== Segment start ==

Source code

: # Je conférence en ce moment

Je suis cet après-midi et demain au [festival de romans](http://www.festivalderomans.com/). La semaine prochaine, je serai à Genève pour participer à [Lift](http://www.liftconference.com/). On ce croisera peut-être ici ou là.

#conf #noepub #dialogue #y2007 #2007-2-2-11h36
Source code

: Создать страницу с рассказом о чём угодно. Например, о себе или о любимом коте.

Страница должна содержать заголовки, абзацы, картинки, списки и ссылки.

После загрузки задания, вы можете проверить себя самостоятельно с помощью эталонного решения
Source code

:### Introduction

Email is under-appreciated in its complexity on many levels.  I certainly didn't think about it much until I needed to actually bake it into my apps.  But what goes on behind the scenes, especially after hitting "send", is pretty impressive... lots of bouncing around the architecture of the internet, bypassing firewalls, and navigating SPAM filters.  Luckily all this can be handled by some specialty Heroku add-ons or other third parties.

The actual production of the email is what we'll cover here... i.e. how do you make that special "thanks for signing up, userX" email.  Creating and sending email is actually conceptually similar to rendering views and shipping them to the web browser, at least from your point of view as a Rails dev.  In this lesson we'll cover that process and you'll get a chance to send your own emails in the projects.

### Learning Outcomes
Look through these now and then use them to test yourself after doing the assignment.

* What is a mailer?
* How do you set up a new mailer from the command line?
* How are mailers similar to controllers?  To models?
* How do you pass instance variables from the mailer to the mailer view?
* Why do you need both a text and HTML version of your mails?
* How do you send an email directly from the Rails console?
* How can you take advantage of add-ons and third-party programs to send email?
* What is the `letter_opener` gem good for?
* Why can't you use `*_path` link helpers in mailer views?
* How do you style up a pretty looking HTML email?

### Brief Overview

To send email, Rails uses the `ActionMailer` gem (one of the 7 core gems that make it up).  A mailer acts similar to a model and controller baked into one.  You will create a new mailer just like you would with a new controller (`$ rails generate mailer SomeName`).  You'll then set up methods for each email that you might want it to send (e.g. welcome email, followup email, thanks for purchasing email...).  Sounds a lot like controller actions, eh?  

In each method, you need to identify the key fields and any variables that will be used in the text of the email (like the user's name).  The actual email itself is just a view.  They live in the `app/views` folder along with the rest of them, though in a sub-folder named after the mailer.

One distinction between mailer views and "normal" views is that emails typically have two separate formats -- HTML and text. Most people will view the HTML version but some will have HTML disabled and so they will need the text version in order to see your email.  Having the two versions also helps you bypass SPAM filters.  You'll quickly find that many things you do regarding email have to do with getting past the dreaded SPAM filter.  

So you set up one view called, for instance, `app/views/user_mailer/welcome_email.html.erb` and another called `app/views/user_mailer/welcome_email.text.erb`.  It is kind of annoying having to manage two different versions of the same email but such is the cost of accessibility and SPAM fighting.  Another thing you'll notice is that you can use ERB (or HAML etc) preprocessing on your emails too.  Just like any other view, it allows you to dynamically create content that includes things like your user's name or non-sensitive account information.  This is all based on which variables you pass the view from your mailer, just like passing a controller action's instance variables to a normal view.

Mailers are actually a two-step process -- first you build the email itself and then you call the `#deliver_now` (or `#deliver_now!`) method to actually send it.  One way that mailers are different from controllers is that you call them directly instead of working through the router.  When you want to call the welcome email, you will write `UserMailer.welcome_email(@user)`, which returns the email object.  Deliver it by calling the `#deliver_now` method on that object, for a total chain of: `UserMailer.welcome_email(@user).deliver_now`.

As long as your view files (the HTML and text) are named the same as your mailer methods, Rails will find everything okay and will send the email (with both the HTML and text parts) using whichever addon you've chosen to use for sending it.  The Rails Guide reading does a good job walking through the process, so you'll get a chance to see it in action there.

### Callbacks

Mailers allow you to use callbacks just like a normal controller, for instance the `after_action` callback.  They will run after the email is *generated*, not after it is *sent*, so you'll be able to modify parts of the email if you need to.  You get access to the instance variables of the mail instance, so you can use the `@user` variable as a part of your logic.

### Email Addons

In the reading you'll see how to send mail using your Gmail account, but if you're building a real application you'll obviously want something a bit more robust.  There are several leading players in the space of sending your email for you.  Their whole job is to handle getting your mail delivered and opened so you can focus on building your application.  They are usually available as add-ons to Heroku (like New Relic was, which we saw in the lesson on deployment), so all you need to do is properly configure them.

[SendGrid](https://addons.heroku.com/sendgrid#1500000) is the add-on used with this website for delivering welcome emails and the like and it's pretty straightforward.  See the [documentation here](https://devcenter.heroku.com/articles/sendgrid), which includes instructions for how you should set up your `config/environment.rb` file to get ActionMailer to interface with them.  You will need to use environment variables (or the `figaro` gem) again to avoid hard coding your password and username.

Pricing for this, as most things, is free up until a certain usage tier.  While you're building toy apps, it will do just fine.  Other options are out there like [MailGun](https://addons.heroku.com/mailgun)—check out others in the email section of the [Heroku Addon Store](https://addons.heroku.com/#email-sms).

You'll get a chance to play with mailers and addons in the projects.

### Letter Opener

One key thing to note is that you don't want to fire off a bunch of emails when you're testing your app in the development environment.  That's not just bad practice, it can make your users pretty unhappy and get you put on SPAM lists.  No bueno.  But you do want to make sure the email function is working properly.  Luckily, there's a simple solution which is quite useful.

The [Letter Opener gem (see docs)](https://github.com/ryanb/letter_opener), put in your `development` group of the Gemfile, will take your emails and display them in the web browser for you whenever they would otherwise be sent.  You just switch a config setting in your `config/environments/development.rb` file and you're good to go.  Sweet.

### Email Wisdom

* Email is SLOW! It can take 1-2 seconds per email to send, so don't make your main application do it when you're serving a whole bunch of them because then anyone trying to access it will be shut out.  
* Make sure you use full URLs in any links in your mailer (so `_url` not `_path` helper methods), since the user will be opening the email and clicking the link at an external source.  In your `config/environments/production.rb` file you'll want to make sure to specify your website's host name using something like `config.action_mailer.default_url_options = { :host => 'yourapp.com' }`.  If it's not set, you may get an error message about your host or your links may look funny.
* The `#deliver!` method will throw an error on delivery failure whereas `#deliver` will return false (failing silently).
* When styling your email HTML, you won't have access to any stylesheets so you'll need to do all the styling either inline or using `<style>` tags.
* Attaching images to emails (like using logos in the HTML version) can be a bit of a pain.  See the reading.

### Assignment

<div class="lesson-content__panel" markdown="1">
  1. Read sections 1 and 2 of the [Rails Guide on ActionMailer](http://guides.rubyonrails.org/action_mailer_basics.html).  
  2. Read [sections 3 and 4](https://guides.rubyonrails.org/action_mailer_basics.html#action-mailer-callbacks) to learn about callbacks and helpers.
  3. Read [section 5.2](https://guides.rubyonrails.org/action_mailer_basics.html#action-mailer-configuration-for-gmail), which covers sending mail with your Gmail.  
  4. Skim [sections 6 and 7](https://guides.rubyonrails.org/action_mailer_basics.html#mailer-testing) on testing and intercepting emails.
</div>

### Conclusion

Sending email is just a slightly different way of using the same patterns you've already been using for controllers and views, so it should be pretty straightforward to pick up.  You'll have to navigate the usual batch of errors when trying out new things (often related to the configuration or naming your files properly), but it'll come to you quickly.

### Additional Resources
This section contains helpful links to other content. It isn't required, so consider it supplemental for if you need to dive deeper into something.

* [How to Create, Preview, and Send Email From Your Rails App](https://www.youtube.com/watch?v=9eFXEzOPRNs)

== Segment end ==

PROBLEM STATEMENT » Transcribe all of the material exactly as it was written.

YOUR RESPONSE »
Source code

: # Je conférence en ce moment

Je suis cet après-midi et demain au [festival de romans](http://www.festivalderomans.com/). La semaine prochaine, je serai à Genève pour participer à [Lift](http://www.liftconference.com/). On ce croisera peut-être ici ou là.

#conf #noepub #dialogue #y2007 #2007-2-2-11h36
Source code

: Создать страницу с рассказом о чём угодно. Например, о себе или о любимом коте.

Страница должна содержать заголовки, абзацы, картинки, списки и ссылки.

После загрузки задания, вы можете проверить себя самостоятельно с помощью эталонного решения
Source code

:### Introduction

Email is under-appreciated in its complexity on many levels.  I certainly didn't think about it much until I needed to actually bake it into my apps.  But what goes on behind the scenes, especially after hitting "send", is pretty impressive... lots of bouncing around the architecture of the internet, bypassing firewalls, and navigating SPAM filters.  Luckily all this can be handled by some specialty Heroku add-ons or other third parties.

The actual production of the email is what we'll cover here... i.e. how do you make that special "thanks for signing up, userX" email.  Creating and sending email is actually conceptually similar to rendering views and shipping them to the web browser, at least from your point of view as a Rails dev.  In this lesson we'll cover that process and you'll get a chance to send your own emails in the projects.

### Learning Outcomes
Look through these now and then use them to test yourself after doing the assignment.

* What is a mailer?
* How do you set up a new mailer from the command line?
* How are mailers similar to controllers?  To models?
* How do you pass instance variables from the mailer to the mailer view?
* Why do you need both a text and HTML version of your mails?
* How do you send an email directly from the Rails console?
* How can you take advantage of add-ons and third-party programs to send email?
* What is the `letter_opener` gem good for?
* Why can't you use `*_path` link helpers in mailer views?
* How do you style up a pretty looking HTML email?

### Brief Overview

To send email, Rails uses the `ActionMailer` gem (one of the 7 core gems that make it up).  A mailer acts similar to a model and controller baked into one.  You will create a new mailer just like you would with a new controller (`$ rails generate mailer SomeName`).  You'll then set up methods for each email that you might want it to send (e.g. welcome email, followup email, thanks for purchasing email...).  Sounds a lot like controller actions, eh?  

In each method, you need to identify the key fields and any variables that will be used in the text of the email (like the user's name).  The actual email itself is just a view.  They live in the `app/views` folder along with the rest of them, though in a sub-folder named after the mailer.

One distinction between mailer views and "normal" views is that emails typically have two separate formats -- HTML and text. Most people will view the HTML version but some will have HTML disabled and so they will need the text version in order to see your email.  Having the two versions also helps you bypass SPAM filters.  You'll quickly find that many things you do regarding email have to do with getting past the dreaded SPAM filter.  

So you set up one view called, for instance, `app/views/user_mailer/welcome_email.html.erb` and another called `app/views/user_mailer/welcome_email.text.erb`.  It is kind of annoying having to manage two different versions of the same email but such is the cost of accessibility and SPAM fighting.  Another thing you'll notice is that you can use ERB (or HAML etc) preprocessing on your emails too.  Just like any other view, it allows you to dynamically create content that includes things like your user's name or non-sensitive account information.  This is all based on which variables you pass the view from your mailer, just like passing a controller action's instance variables to a normal view.

Mailers are actually a two-step process -- first you build the email itself and then you call the `#deliver_now` (or `#deliver_now!`) method to actually send it.  One way that mailers are different from controllers is that you call them directly instead of working through the router.  When you want to call the welcome email, you will write `UserMailer.welcome_email(@user)`, which returns the email object.  Deliver it by calling the `#deliver_now` method on that object, for a total chain of: `UserMailer.welcome_email(@user).deliver_now`.

As long as your view files (the HTML and text) are named the same as your mailer methods, Rails will find everything okay and will send the email (with both the HTML and text parts) using whichever addon you've chosen to use for sending it.  The Rails Guide reading does a good job walking through the process, so you'll get a chance to see it in action there.

### Callbacks

Mailers allow you to use callbacks just like a normal controller, for instance the `after_action` callback.  They will run after the email is *generated*, not after it is *sent*, so you'll be able to modify parts of the email if you need to.  You get access to the instance variables of the mail instance, so you can use the `@user` variable as a part of your logic.

### Email Addons

In the reading you'll see how to send mail using your Gmail account, but if you're building a real application you'll obviously want something a bit more robust.  There are several leading players in the space of sending your email for you.  Their whole job is to handle getting your mail delivered and opened so you can focus on building your application.  They are usually available as add-ons to Heroku (like New Relic was, which we saw in the lesson on deployment), so all you need to do is properly configure them.

[SendGrid](https://addons.heroku.com/sendgrid#1500000) is the add-on used with this website for delivering welcome emails and the like and it's pretty straightforward.  See the [documentation here](https://devcenter.heroku.com/articles/sendgrid), which includes instructions for how you should set up your `config/environment.rb` file to get ActionMailer to interface with them.  You will need to use environment variables (or the `figaro` gem) again to avoid hard coding your password and username.

Pricing for this, as most things, is free up until a certain usage tier.  While you're building toy apps, it will do just fine.  Other options are out there like [MailGun](https://addons.heroku.com/mailgun)—check out others in the email section of the [Heroku Addon Store](https://addons.heroku.com/#email-sms).

You'll get a chance to play with mailers and addons in the projects.

### Letter Opener

One key thing to note is that you don't want to fire off a bunch of emails when you're testing your app in the development environment.  That's not just bad practice, it can make your users pretty unhappy and get you put on SPAM lists.  No bueno.  But you do want to make sure the email function is working properly.  Luckily, there's a simple solution which is quite useful.

The [Letter Opener gem (see docs)](https://github.com/ryanb/letter_opener), put in your `development` group of the Gemfile, will take your emails and display them in the web browser for you whenever they would otherwise be sent.  You just switch a config setting in your `config/environments/development.rb` file and you're good to go.  Sweet.

### Email Wisdom

* Email is SLOW! It can take 1-2 seconds per email to send, so don't make your main application do it when you're serving a whole bunch of them because then anyone trying to access it will be shut out.  
* Make sure you use full URLs in any links in your mailer (so `_url` not `_path` helper methods), since the user will be opening the email and clicking the link at an external source.  In your `config/environments/production.rb` file you'll want to make sure to specify your website's host name using something like `config.action_mailer.default_url_options = { :host => 'yourapp.com' }`.  If it's not set, you may get an error message about your host or your links may look funny.
* The `#deliver!` method will throw an error on delivery failure whereas `#deliver` will return false (failing silently).
* When styling your email HTML, you won't have access to any stylesheets so you'll need to do all the styling either inline or using `<style>` tags.
* Attaching images to emails (like using logos in the HTML version) can be a bit of a pain.  See the reading.

### Assignment

<div class="lesson-content__panel" markdown="1">
  1. Read sections 1 and 2 of the [Rails Guide on ActionMailer](http://guides.rubyonrails.org/action_mailer_basics.html).  
  2. Read [sections 3 and 4](https://guides.rubyonrails.org/action_mailer_basics.html#action-mailer-callbacks) to learn about callbacks and helpers.
  3. Read [section 5.2](https://guides.rubyonrails.org/action_mailer_basics.html#action-mailer-configuration-for-gmail), which covers sending mail with your Gmail.  
  4. Skim [sections 6 and 7](https://guides.rubyonrails.org/action_mailer_basics.html#mailer-testing) on testing and intercepting emails.
</div>

### Conclusion

Sending email is just a slightly different way of using the same patterns you've already been using for controllers and views, so it should be pretty straightforward to pick up.  You'll have to navigate the usual batch of errors when trying out new things (often related to the configuration or naming your files properly), but it'll come to you quickly.

### Additional Resources
This section contains helpful links to other content. It isn't required, so consider it supplemental for if you need to dive deeper into something.

* [How to Create, Preview, and Send Email From Your Rails App](https://www.youtube.com/watch?v=9eFXEzOPRNs)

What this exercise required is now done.